It’s Time to Again “Fall in Love” With Louis Vuitton

Everything that Virgil Abloh did at Louis Vuitton was filtered through his own taste, especially when it came to music. Certainly, there was influence from sources as disparate as his upbringing and architecture — Abloh held a degree in civil engineering — but the core throughline between Abloh’s output was his love of a good tune.

Abloh, a DJ himself, collaborated with turntable-maker Pioneer, brought on Benji B to oversee Louis Vuitton’s music direction, and invited his vast network of stylish musician pals to model collections for both LV and his own Off-White™ label.

One memorable collection was even proudly inspired by Jamiroquai and its brash frontman.

But Abloh’s Louis Vuitton collections were no mere musicals. The clothes themselves got wrapped up in the spirit of sound, transforming what could be stiff transcriptions of obvious references into fluid renderings of freeform experimentation.

Louis Vuitton Spring/Summer 2023 is the first major collection without Abloh but Pre-Spring 2023 is kind of the in-between offering, a lineup of garments that was “conceived” by Abloh, according to LV, but was actually brought to life by the menswear design team who remains busy in the absence of Abloh’s successor.

Whether that’s a role to be filled by Martine Rose, as so many rumor mills have suggested, doesn’t really matter for now.
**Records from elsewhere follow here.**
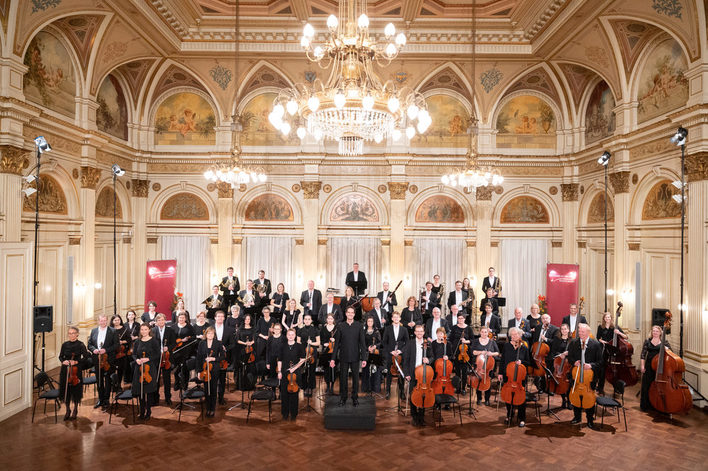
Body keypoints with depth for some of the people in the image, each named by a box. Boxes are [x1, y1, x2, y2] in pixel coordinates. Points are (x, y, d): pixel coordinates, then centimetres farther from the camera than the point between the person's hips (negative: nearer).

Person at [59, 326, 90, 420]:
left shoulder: (80, 345, -6)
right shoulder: (65, 344, 4)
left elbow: (86, 357, -6)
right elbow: (60, 356, 12)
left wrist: (77, 361, -19)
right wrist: (63, 361, -8)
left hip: (76, 370, -3)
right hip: (65, 370, 3)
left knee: (76, 390, 4)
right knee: (66, 390, 5)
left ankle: (75, 410, 22)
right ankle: (68, 410, 23)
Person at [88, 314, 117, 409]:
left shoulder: (112, 331, -6)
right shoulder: (93, 330, 6)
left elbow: (116, 345, -8)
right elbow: (89, 344, 9)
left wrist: (106, 350, -20)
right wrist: (93, 349, -11)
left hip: (108, 359, -4)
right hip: (97, 359, 4)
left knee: (107, 379, 5)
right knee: (99, 380, 12)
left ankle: (106, 399, 16)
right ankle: (100, 399, 25)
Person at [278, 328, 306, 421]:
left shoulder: (299, 346, -1)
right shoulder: (283, 346, 5)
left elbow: (303, 359, 0)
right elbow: (280, 360, 8)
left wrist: (294, 368, -9)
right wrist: (279, 371, 1)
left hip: (295, 372, -2)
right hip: (284, 372, 2)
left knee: (294, 392, 1)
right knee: (284, 392, 3)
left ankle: (293, 414, 14)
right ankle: (285, 413, 16)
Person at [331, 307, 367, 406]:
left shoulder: (359, 325, -1)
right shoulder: (340, 326, 1)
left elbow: (362, 342, -2)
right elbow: (336, 343, 2)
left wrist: (364, 358, -7)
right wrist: (333, 358, -1)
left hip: (355, 357, 0)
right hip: (343, 357, 1)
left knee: (355, 377, 8)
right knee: (343, 377, 7)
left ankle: (355, 397, 24)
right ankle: (343, 397, 23)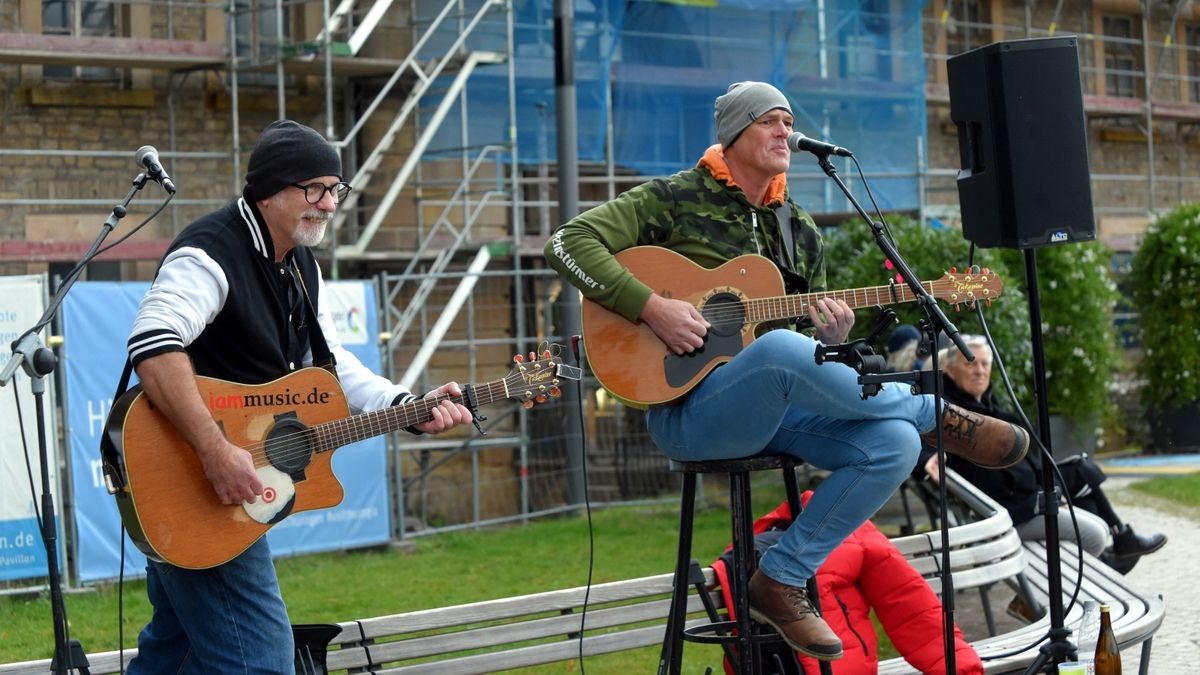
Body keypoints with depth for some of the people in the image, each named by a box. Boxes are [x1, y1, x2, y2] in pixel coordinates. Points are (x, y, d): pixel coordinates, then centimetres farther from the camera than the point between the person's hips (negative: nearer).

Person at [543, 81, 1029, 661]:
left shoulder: (800, 232, 16)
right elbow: (567, 242, -12)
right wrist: (650, 305, -22)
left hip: (779, 408, 6)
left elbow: (813, 350, 18)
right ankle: (941, 415, -15)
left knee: (894, 443, -20)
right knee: (779, 348, -39)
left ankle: (782, 580, -10)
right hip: (687, 411, -6)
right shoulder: (675, 200, -2)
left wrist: (833, 338, -8)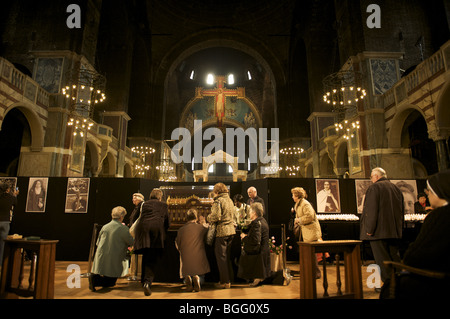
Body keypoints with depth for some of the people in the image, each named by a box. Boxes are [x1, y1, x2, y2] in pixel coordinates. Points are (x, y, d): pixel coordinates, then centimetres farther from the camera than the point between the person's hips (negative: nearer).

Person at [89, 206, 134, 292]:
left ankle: (94, 276, -4)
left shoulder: (104, 227, 4)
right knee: (111, 282, 9)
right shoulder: (124, 229, -13)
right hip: (113, 261, -5)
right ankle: (95, 281, -16)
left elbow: (97, 243, 14)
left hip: (100, 259, 5)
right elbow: (131, 242, -2)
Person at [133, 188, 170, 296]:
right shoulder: (163, 205, 19)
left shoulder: (145, 204, 23)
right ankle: (147, 281, -18)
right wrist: (164, 230, 39)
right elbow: (166, 221, 22)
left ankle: (144, 281, 23)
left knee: (146, 257, 14)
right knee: (153, 259, -2)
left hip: (143, 227, 2)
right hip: (157, 228, -2)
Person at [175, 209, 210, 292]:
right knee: (201, 279, 21)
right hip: (199, 260, -1)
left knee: (186, 277, 24)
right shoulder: (202, 228, -1)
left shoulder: (181, 229, 1)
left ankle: (188, 279, -14)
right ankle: (197, 279, -17)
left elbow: (178, 246, 11)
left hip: (186, 261, 1)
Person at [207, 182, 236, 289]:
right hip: (231, 230, 8)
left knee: (221, 257, 3)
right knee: (228, 256, 16)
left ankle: (224, 282, 9)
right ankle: (229, 279, 24)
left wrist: (208, 218, -3)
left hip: (221, 231, -8)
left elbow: (216, 216, -22)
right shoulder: (230, 200, 12)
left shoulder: (218, 201, -13)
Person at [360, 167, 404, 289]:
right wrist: (399, 228, 23)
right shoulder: (396, 188, 14)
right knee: (394, 257, 16)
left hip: (379, 231, -8)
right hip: (394, 231, 8)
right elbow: (402, 210, 19)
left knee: (382, 259, -1)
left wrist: (369, 229, -14)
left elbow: (371, 210, -17)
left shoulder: (374, 188, -10)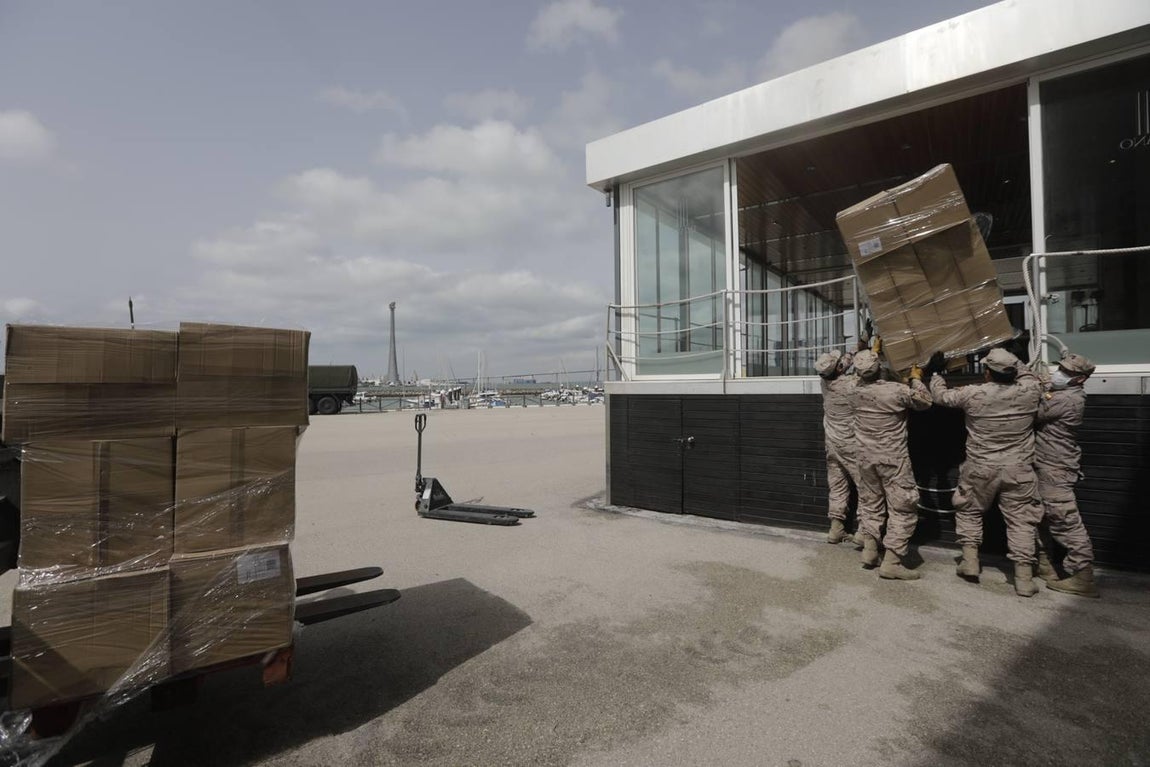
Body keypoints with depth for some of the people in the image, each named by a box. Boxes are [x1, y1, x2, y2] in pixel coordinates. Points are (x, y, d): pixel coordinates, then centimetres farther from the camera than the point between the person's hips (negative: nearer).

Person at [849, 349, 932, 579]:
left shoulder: (856, 391, -3)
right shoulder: (896, 390, -17)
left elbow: (863, 380, 21)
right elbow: (925, 401, -1)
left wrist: (873, 351, 30)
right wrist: (916, 378, 13)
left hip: (866, 457, 5)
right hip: (893, 459, -5)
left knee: (870, 504, 18)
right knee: (903, 509, 1)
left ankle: (869, 551, 21)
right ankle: (891, 562, -1)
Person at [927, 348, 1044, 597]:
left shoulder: (973, 395, -15)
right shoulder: (1029, 391, -8)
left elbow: (941, 396, 2)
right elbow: (1029, 375, 16)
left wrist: (936, 372, 16)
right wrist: (1011, 361, 24)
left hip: (980, 469, -1)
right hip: (1018, 471, 2)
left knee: (969, 511, 18)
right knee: (1021, 519, 8)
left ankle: (970, 561, 16)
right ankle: (1024, 577, 9)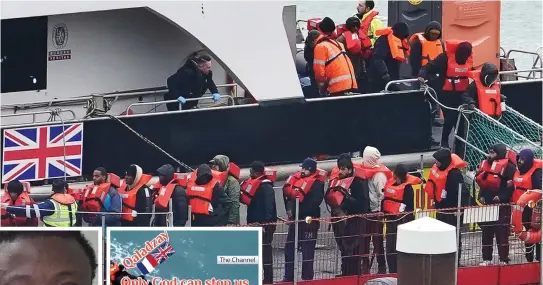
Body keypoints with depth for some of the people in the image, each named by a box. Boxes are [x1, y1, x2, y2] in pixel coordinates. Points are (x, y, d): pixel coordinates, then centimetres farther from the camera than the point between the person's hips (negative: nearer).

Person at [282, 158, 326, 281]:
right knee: (289, 248, 9)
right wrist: (290, 209, -1)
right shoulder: (297, 179, 13)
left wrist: (298, 212, -16)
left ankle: (307, 277, 2)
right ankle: (288, 277, 16)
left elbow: (314, 202, -16)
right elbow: (289, 193, 18)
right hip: (295, 219, 7)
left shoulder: (317, 183, -7)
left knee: (307, 250, -4)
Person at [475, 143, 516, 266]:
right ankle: (486, 259, 18)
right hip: (487, 204, 8)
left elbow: (513, 184, -15)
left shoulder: (508, 167, -10)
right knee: (486, 232, 10)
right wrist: (481, 196, 12)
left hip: (502, 205, -8)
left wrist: (501, 197, -18)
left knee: (502, 233, -6)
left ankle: (503, 260, -2)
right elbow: (481, 182, 26)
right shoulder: (485, 164, 15)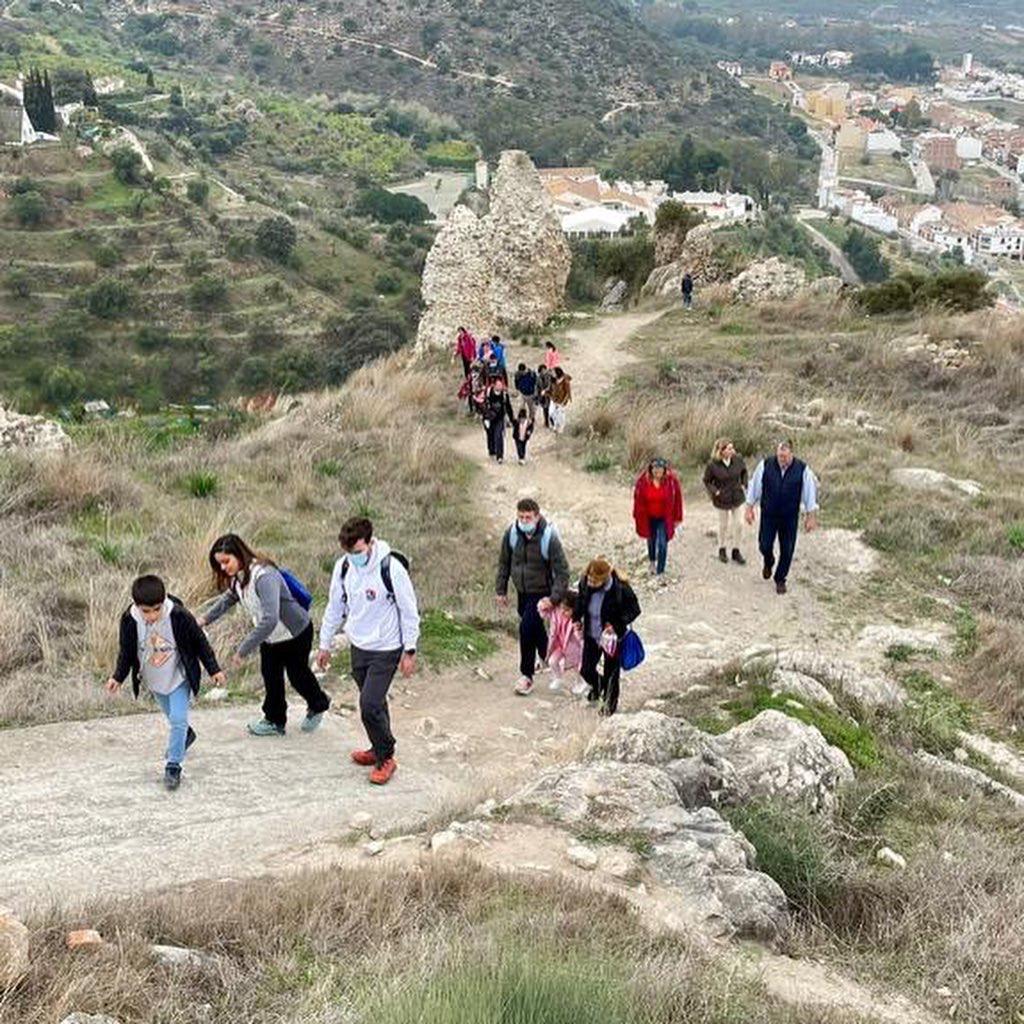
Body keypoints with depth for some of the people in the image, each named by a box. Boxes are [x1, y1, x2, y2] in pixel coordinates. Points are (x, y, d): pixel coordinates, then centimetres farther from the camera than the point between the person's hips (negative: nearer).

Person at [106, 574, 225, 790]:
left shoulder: (179, 616, -26)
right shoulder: (129, 621, -20)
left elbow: (200, 642, -13)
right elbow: (126, 651, -3)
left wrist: (213, 670, -9)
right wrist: (118, 677, -11)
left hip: (179, 677, -3)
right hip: (153, 681, 3)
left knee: (178, 720, -11)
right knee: (173, 717, 20)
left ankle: (173, 766, 1)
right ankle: (186, 735, 51)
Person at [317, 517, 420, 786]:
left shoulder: (391, 568, -22)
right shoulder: (343, 567, -5)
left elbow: (409, 611, -12)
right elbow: (335, 607, 9)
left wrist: (409, 651, -8)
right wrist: (325, 644, 13)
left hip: (386, 650, -5)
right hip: (358, 647, 5)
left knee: (370, 705, -11)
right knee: (374, 703, 16)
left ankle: (385, 758, 7)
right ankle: (379, 749, 34)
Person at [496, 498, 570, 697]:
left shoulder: (549, 538, -24)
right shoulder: (511, 534, -11)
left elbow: (562, 572, -19)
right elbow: (504, 563, 5)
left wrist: (554, 599, -25)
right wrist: (501, 590, 7)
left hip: (541, 593, -5)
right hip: (522, 592, 5)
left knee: (527, 628, -16)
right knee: (535, 628, 22)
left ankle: (527, 676, -3)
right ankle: (546, 657, 50)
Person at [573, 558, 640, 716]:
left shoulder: (620, 589, -28)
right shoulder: (585, 584, -15)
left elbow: (634, 610, -14)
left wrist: (616, 625, -24)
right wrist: (576, 618, -2)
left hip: (612, 637, -4)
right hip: (591, 636, 4)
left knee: (611, 673, 10)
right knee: (586, 670, 12)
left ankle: (610, 703, 36)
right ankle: (597, 686, 47)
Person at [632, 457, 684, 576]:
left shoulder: (672, 481, -20)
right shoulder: (643, 480, -20)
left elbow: (677, 499, -9)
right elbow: (638, 499, -7)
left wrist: (677, 518, -3)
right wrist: (637, 517, 0)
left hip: (664, 518, -2)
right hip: (648, 517, 2)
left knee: (662, 544, -6)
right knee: (651, 540, 22)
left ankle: (660, 571, 7)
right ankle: (652, 562, 50)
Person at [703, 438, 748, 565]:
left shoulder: (738, 460, -12)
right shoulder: (712, 465, -20)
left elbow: (744, 471, 9)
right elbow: (707, 481, -5)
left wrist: (744, 485, 1)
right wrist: (714, 491, -15)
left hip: (737, 496, 2)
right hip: (722, 499, -2)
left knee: (737, 524, 7)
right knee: (723, 524, 13)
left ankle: (736, 551, 23)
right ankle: (722, 550, 33)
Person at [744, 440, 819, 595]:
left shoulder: (802, 469, -13)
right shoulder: (765, 465, -13)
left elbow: (810, 493, -4)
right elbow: (754, 487, -2)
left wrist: (811, 517, -1)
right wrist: (749, 509, 2)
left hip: (790, 517, 0)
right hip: (768, 515, 0)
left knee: (787, 550, 6)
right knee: (765, 546, 6)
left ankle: (780, 579, 28)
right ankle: (768, 563, 43)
All that matters is the clothes.

Pre-Spring 2023 was designed as an ode to proto-DJ David Mancuso, the New York City socialite who held impromptu listening parties in The Loft, his roomy Noho apartment, throughout the ’70s.

Mancuso’s first-ever party, “Love Saves The Day,” is what Abloh was directly riffing on with “Fall in Love,” the title of Louis Vuitton’s Pre-SS23 collection.

The counterculture and progressive ideas were fomented at Mancuso’s gatherings, as their fanciful names might imply, and Abloh translated that joyous atmosphere into a fluid uniform of “sculpted” suiting, flared trousers, suede shoes, embroidered raincoats, and monogram-embossed leather bags.

Those are no ordinary leather goods, though: Abloh’s team manifested an idea that the late designer had put forth to them prior to his passing wherein LV’s signature Taurillon leather was hybridized with contrast-stitched panels of denim, uniting the supple with the hardy in a way that echoes Mancuso’s inclusive dancefloors.

Not only is the classic Louis Vuitton Keepall bag realized in this two-piece fabrication, it’s also realized in Record Canvas, a textile born of “archive” Louis Vuitton notebooks, with Slingbags and backpacks to match.